As Pilgrim’s Pride struggles to stay afloat financially, and works on a business plan to present to its creditors by the end of this month, the company indicated last week that it does not plan to file for bankruptcy protection.

On Friday, the Wall Street Journal quoted Pilgrim’s Pride Vice President Gary Rhodes as saying, “We don’t believe that a bankruptcy filing would be in anyone’s best interest, certainly not for our lenders, nor for our company or investors.”

Nonetheless, negative concerns about whether the company can remain solvent sent Pilgrim’s Pride shares down 23 percent on Friday to close at $2.47. The company has until October 28 to negotiate a deal with lenders. Also coming due next month is a $25.7 million bond payment.

The October 28 deadline is part of an agreement the company reached last month with its lenders to temporarily waive the fixed-charge coverage ratio covenant under its credit facilities. The lenders also agreed to continue to provide liquidity during the 30-day period.

It has been reported that Pilgrim’s is in talks with potential investors, including hedge funds and private equity groups. The WSJ reported that Pilgrim’s is also analyzing the potential sale of assets, including its Mexican operations, some U.S. poultry plants and certain real estate. The report said no decisions have been made about such moves. Two potential suitors named in the report are Tyson Foods and the Mexican poultry company Industrias Bachoco SA.


Meantime, Sanderson Farms has filed a shelf registration with the Securities and Exchange Commission enabling it to sell as much as $1 billion of common or preferred stock to raise money for acquisitions should assets in the poultry industry become available.

“Our purpose with this filing is to make available to the company shares that could be used in connection with future acquisitions and other strategic opportunities as they may present themselves. We have no current agreements, plans or discussions to offer any of the registered shares for sale. Our purpose does not include raising cash solely for liquidity, as the company’s financial position remains strong," said Joe F. Sanderson, Jr., chairman and chief executive officer of Sanderson Farms.

This summer Pilgrim’s locked in feed prices while corn was trading at around $8 a bushel – one reason the company’s feed grain prices will increase by $900 million this year. But now, the credit crisis has resulted in a drop in commodity prices, including corn.
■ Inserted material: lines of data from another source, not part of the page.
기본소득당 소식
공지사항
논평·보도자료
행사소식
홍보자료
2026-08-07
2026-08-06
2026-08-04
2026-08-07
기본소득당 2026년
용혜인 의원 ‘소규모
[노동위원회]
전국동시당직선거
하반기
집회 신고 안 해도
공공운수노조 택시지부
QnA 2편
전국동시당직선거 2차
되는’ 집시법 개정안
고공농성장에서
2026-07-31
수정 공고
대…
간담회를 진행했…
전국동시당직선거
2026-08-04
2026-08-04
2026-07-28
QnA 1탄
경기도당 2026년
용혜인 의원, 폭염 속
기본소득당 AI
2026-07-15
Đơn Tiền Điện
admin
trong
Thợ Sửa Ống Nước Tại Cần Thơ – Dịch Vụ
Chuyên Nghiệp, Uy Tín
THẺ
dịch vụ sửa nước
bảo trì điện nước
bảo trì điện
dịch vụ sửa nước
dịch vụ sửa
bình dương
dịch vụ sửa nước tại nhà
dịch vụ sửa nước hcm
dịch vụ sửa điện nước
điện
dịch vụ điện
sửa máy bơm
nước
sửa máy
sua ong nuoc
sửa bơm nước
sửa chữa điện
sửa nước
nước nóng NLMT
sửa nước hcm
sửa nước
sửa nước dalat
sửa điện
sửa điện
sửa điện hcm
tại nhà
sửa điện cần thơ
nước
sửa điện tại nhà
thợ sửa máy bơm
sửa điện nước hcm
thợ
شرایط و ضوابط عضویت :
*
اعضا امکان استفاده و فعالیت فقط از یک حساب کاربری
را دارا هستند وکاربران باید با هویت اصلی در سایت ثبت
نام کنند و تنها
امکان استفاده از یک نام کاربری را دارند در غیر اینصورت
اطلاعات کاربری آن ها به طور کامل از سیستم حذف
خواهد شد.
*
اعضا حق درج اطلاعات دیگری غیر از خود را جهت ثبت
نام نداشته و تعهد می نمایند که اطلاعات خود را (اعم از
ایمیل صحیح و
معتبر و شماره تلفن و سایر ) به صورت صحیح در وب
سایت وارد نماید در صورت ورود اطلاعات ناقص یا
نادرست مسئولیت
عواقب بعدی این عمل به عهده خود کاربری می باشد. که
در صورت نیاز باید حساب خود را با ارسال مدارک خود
With corn and soybean prices now about 50 percent lower than their summer highs, the company’s profit margins should improve.

At the same time, Pilgrim’s – like all chicken producers – must now deal with low chicken prices and an economic situation hurting demand for all meats. Other hurdles facing the company include its heavy debt load and a lack of liquidity in the credit markets.

Pilgrim’s Pride posted a $53 million fiscal third-quarter loss. It expects to report a “significant loss” for its fourth quarter.